Evénements

LES JARDINIERS ET LE CHANGEMENT CLIMATIQUE

Facebook Twitter LinkedIn
Imprimer

Sensibilisé par les conditions de chaleur et de sécheresse excessives enregistrées cet été, la société Promesse de Fleurs, spécialiste du végétal en ligne (plus de 18 000 variétés proposées), a souhaité faire le point sur le comportement des français jardiniers face aux températures extrêmes de l'été, et appréhender l'évolution des pratiques, en réalisant une enquête en ligne auprès d'un panel de 5 800 consommateurs, qui jardinent régulièrement et qui disposent d'un jardin, d'un balcon ou d'une terrasse. L'échantillon est représentatif de la population des jardiniers français sur les critères du sexe, d'âge, et de région.

Il s'avère que : 53 % des jardins ont été impactés fortement à très fortement par la sécheresse. Les dégâts sont plus importants sur les fleurs et les feuillages d'ornement (53 %), qu'au potager ou sur les pelouses (42 % chacun). Étonnamment, près de 20% des répondants ont perdu des végétaux installés depuis longtemps dans leur jardin. Les dégâts les plus importants ont été enregistrés en Bourgogne Franche Comté, Centre-Val de Loire, Grand Est, Occitanie, Pays de la Loire.

93 % des jardiniers interrogés ont mis en place des mesures concrètes pour lutter contre la sécheresse cet été. Arrosage (63,1 %), paillage (62,5 %) et binage (27,4 %) ont été les méthodes les plus couramment adoptées.

Malgré les mesures de restriction en eau imposées dans 87 départements de France métropolitaine cet été, près de 50 % des personnes interrogées affirment avoir accru leur arrosage de manière souvent inadéquate. En revanche, 45 % déclarent l'avoir supprimé ou réduit. Si l'arrosage automatique reste minoritaire (15,2 %), c'est une option envisagée pour l'été prochain par 8 % des personnes interrogées. Le recyclage de l'eau de pluie est une mesure ancrée dans les habitudes des jardiniers. Ils sont en effet plus de 62 % à récupérer l'eau de pluie pour arroser leur jardin. 24 % ne le font pas mais ils en envisagent la possibilité.

 

96,7 % des français interrogés envisagent d'aller plus loin dans la modification de leurs pratiques et d'adapter leur jardin à la nouvelle donne climatique. Ils sont même 62 % à considérer qu'un changement important de leurs pratiques au jardin est nécessaire face au bouleversement climatique. Cette prise de conscience se traduit par le projet de planter des végétaux moins exigeants en eau (65,9 %), d'adopter des végétaux mieux adaptés au climat et au sol (53,2 %), de favoriser la biodiversité au jardin (44,3 %), et de planter des arbres pour créer des zones d'ombre ( 24,5 %).

Les plantes plébiscitées par les jardiniers interrogés sont les suivantes :

Des vivaces résistantes à la sécheresse (82,6 %). Des feuillages décoratifs, tels que la cordyline ou le phormium (23,3 %). Des succulentes, comme l'agave, l'orpin ou la joubarbe (19,6 %).
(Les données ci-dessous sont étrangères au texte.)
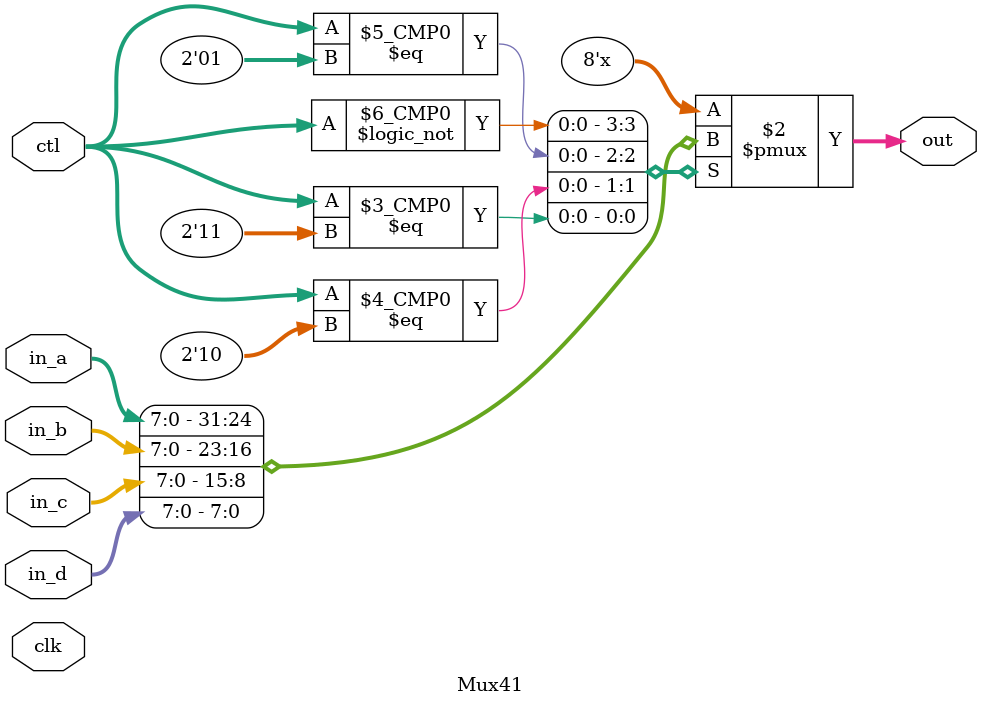
<source format=v>
module Mux41	#(parameter BUS_WIDTH=8)
				 (clk, ctl, in_a, in_b, in_c, in_d, out);
	
	output reg	[BUS_WIDTH-1:0]	out;
	
	input						clk;
	input 		[BUS_WIDTH-1:0]	in_a;
	input 		[BUS_WIDTH-1:0]	in_b;
	input 		[BUS_WIDTH-1:0]	in_c;
	input 		[BUS_WIDTH-1:0]	in_d;
	input		[1:0]			ctl;
	
	always @ (in_a, in_b, in_c, in_d, ctl) begin
		case (ctl)
			2'b00: begin
				out = in_a;
			end
			2'b01: begin
				out = in_b;
			end
			2'b10: begin
				out = in_c;
			end
			2'b11: begin
				out = in_d;
			end
		endcase
	end
endmodule
</source>
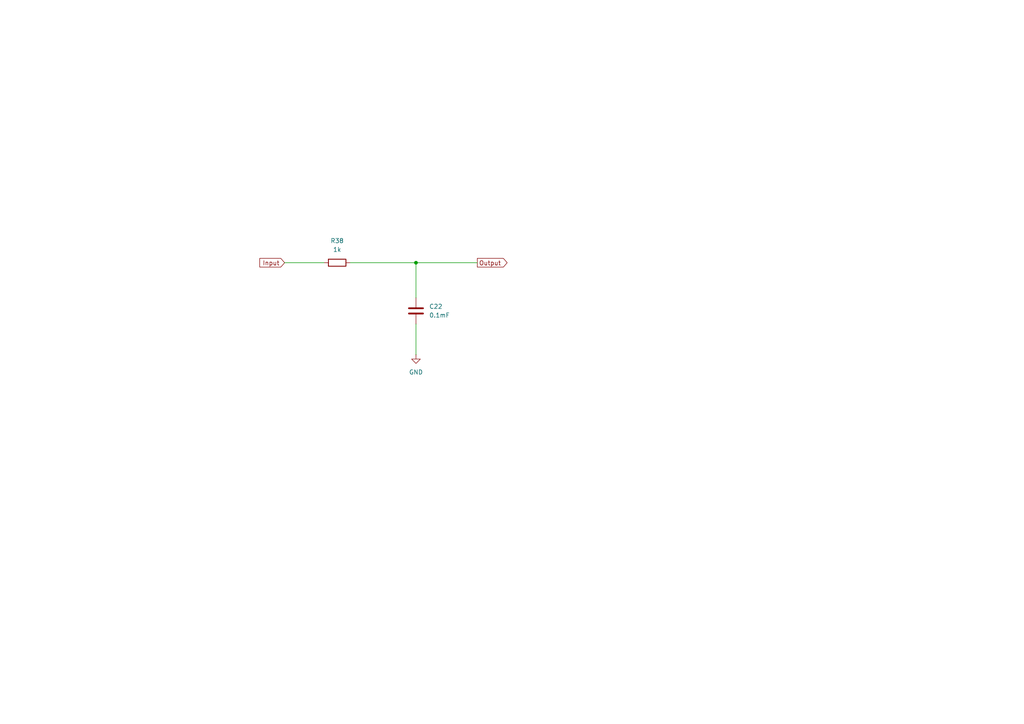
<source format=kicad_sch>
(kicad_sch
	(version 20231120)
	(generator "eeschema")
	(generator_version "8.0")
	(uuid "66a13434-e162-4827-8512-44ad5e584833")
	(paper "A4")
	(title_block
		(company "Portland State University")
		(comment 1 "Open Source Hardware")
		(comment 2 "Design: Eric Sanman, Sierra Buckley, Chuong Vo, Chris Crider")
	)
	
	(junction
		(at 120.65 76.2)
		(diameter 0)
		(color 0 0 0 0)
		(uuid "e3f5d163-57f5-4e80-be36-c881cedf0f17")
	)
	(wire
		(pts
			(xy 82.55 76.2) (xy 93.98 76.2)
		)
		(stroke
			(width 0)
			(type default)
		)
		(uuid "22a1d689-764c-43b3-a03a-3359e20c6927")
	)
	(wire
		(pts
			(xy 120.65 76.2) (xy 138.43 76.2)
		)
		(stroke
			(width 0)
			(type default)
		)
		(uuid "2801ca0a-ca53-4072-a324-6e25b66cc563")
	)
	(wire
		(pts
			(xy 101.6 76.2) (xy 120.65 76.2)
		)
		(stroke
			(width 0)
			(type default)
		)
		(uuid "855d8e4d-f370-4e63-8d6c-e6141ec62760")
	)
	(wire
		(pts
			(xy 120.65 93.98) (xy 120.65 102.87)
		)
		(stroke
			(width 0)
			(type default)
		)
		(uuid "9e29bb30-2202-4d2e-9f89-6cf96b0828b7")
	)
	(wire
		(pts
			(xy 120.65 76.2) (xy 120.65 86.36)
		)
		(stroke
			(width 0)
			(type default)
		)
		(uuid "fa76e7f9-4ff1-4712-80c8-a0705fc97dc4")
	)
	(global_label "Input"
		(shape input)
		(at 82.55 76.2 180)
		(fields_autoplaced yes)
		(effects
			(font
				(size 1.27 1.27)
			)
			(justify right)
		)
		(uuid "1679d9a6-c0b8-4b66-a899-7d667f636664")
		(property "Intersheetrefs" "${INTERSHEET_REFS}"
			(at 74.7873 76.2 0)
			(effects
				(font
					(size 1.27 1.27)
				)
				(justify right)
				(hide yes)
			)
		)
	)
	(global_label "Output"
		(shape output)
		(at 138.43 76.2 0)
		(fields_autoplaced yes)
		(effects
			(font
				(size 1.27 1.27)
			)
			(justify left)
		)
		(uuid "44f96d77-3a5a-498e-82b8-e0afca6fa537")
		(property "Intersheetrefs" "${INTERSHEET_REFS}"
			(at 147.6441 76.2 0)
			(effects
				(font
					(size 1.27 1.27)
				)
				(justify left)
				(hide yes)
			)
		)
	)
	(symbol
		(lib_id "power:GND")
		(at 120.65 102.87 0)
		(unit 1)
		(exclude_from_sim no)
		(in_bom yes)
		(on_board yes)
		(dnp no)
		(fields_autoplaced yes)
		(uuid "9fcff7c3-7320-4a4f-aeb8-fbfbef81d2b8")
		(property "Reference" "#PWR023"
			(at 120.65 109.22 0)
			(effects
				(font
					(size 1.27 1.27)
				)
				(hide yes)
			)
		)
		(property "Value" "GND"
			(at 120.65 107.95 0)
			(effects
				(font
					(size 1.27 1.27)
				)
			)
		)
		(property "Footprint" ""
			(at 120.65 102.87 0)
			(effects
				(font
					(size 1.27 1.27)
				)
				(hide yes)
			)
		)
		(property "Datasheet" ""
			(at 120.65 102.87 0)
			(effects
				(font
					(size 1.27 1.27)
				)
				(hide yes)
			)
		)
		(property "Description" "Power symbol creates a global label with name \"GND\" , ground"
			(at 120.65 102.87 0)
			(effects
				(font
					(size 1.27 1.27)
				)
				(hide yes)
			)
		)
		(pin "1"
			(uuid "9be05b69-bee7-42d2-9a77-bdccdf72b399")
		)
		(instances
			(project ""
				(path "/2625e5a1-d0c8-41ce-941d-75d035a5f1c5/383d4280-e3a7-431a-9f64-a1a5af776ef4"
					(reference "#PWR023")
					(unit 1)
				)
			)
		)
	)
	(symbol
		(lib_id "Device:C")
		(at 120.65 90.17 0)
		(unit 1)
		(exclude_from_sim no)
		(in_bom yes)
		(on_board yes)
		(dnp no)
		(fields_autoplaced yes)
		(uuid "a2d155da-e0c7-45ec-b3a9-595d3112735c")
		(property "Reference" "C22"
			(at 124.46 88.8999 0)
			(effects
				(font
					(size 1.27 1.27)
				)
				(justify left)
			)
		)
		(property "Value" "0.1mF"
			(at 124.46 91.4399 0)
			(effects
				(font
					(size 1.27 1.27)
				)
				(justify left)
			)
		)
		(property "Footprint" ""
			(at 121.6152 93.98 0)
			(effects
				(font
					(size 1.27 1.27)
				)
				(hide yes)
			)
		)
		(property "Datasheet" "~"
			(at 120.65 90.17 0)
			(effects
				(font
					(size 1.27 1.27)
				)
				(hide yes)
			)
		)
		(property "Description" "Unpolarized capacitor"
			(at 120.65 90.17 0)
			(effects
				(font
					(size 1.27 1.27)
				)
				(hide yes)
			)
		)
		(pin "2"
			(uuid "0f58a410-ea54-4943-8c0f-d5fa3fee84a7")
		)
		(pin "1"
			(uuid "a5106979-2513-4d9b-851e-663b3b69b045")
		)
		(instances
			(project ""
				(path "/2625e5a1-d0c8-41ce-941d-75d035a5f1c5/383d4280-e3a7-431a-9f64-a1a5af776ef4"
					(reference "C22")
					(unit 1)
				)
			)
		)
	)
	(symbol
		(lib_id "Device:R")
		(at 97.79 76.2 90)
		(unit 1)
		(exclude_from_sim no)
		(in_bom yes)
		(on_board yes)
		(dnp no)
		(fields_autoplaced yes)
		(uuid "ae4f9e47-3b7d-4998-b511-5f7bf8531eff")
		(property "Reference" "R38"
			(at 97.79 69.85 90)
			(effects
				(font
					(size 1.27 1.27)
				)
			)
		)
		(property "Value" "1k"
			(at 97.79 72.39 90)
			(effects
				(font
					(size 1.27 1.27)
				)
			)
		)
		(property "Footprint" ""
			(at 97.79 77.978 90)
			(effects
				(font
					(size 1.27 1.27)
				)
				(hide yes)
			)
		)
		(property "Datasheet" "~"
			(at 97.79 76.2 0)
			(effects
				(font
					(size 1.27 1.27)
				)
				(hide yes)
			)
		)
		(property "Description" "Resistor"
			(at 97.79 76.2 0)
			(effects
				(font
					(size 1.27 1.27)
				)
				(hide yes)
			)
		)
		(pin "2"
			(uuid "3ca3d81e-8fb0-454e-89a0-bd9ae713559e")
		)
		(pin "1"
			(uuid "e1a69aa2-963f-4f60-b973-fac61eab7311")
		)
		(instances
			(project ""
				(path "/2625e5a1-d0c8-41ce-941d-75d035a5f1c5/383d4280-e3a7-431a-9f64-a1a5af776ef4"
					(reference "R38")
					(unit 1)
				)
			)
		)
	)
)

</source>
Des arbres de type méditerranéen, tels que palmier ou olivier (13,9 %). Cela s'est traduit dans les fait puisque, sur la période de mi-juin a fin-août 2019, les ventes de plantes vivaces méditerranéennes sur le site Promesse de Fleurs, ont bondi de 40 % par rapport à 2018. Sur certaines espèces typées terrain sec, c'est même une véritable explosion : armoises (+ 63 %), lavatères et mauves (+ 200 %), valériane (+ 220 %), kniphofias (+ 115 %). Du côté des arbustes, on note la progression des palmiers (+ 60 %) et des hibiscus (+ 70 %).

En revanche, les jardiniers se sont détournés des plantations plus classiques tels les annuelles pour jardinière (-20 %), les bulbes à floraison printanière (-30 %), les plantes vivaces de terrain humide (-10 %), avec des chutes spectaculaires pour certaines espèces emblématiques de terrain frais comme les digitales et les anémones du Japon (-40 % chacune).

Parmi les régions dans lesquelles les intentions de changements de pratiques sont les plus fortes, on notera la Corse, l'Occitanie, et Provence-Alpes-Côte d'Azur. À l'inverse, ces intentions sont moins marquées en Bretagne et en Normandie.

Pascal Griot, dirigeant et fondateur de Promesse de Fleurs a déclaré : « Pour la filière horticole, secouée par 15 ans de crise, répondre à la mutation accélérée de la demande est absolument critique: il faut enrichir les gammes de variétés demandant peu d'entretien et supportant bien le manque d'eau, et répondre à une demande croissante d'expertise et de conseil ».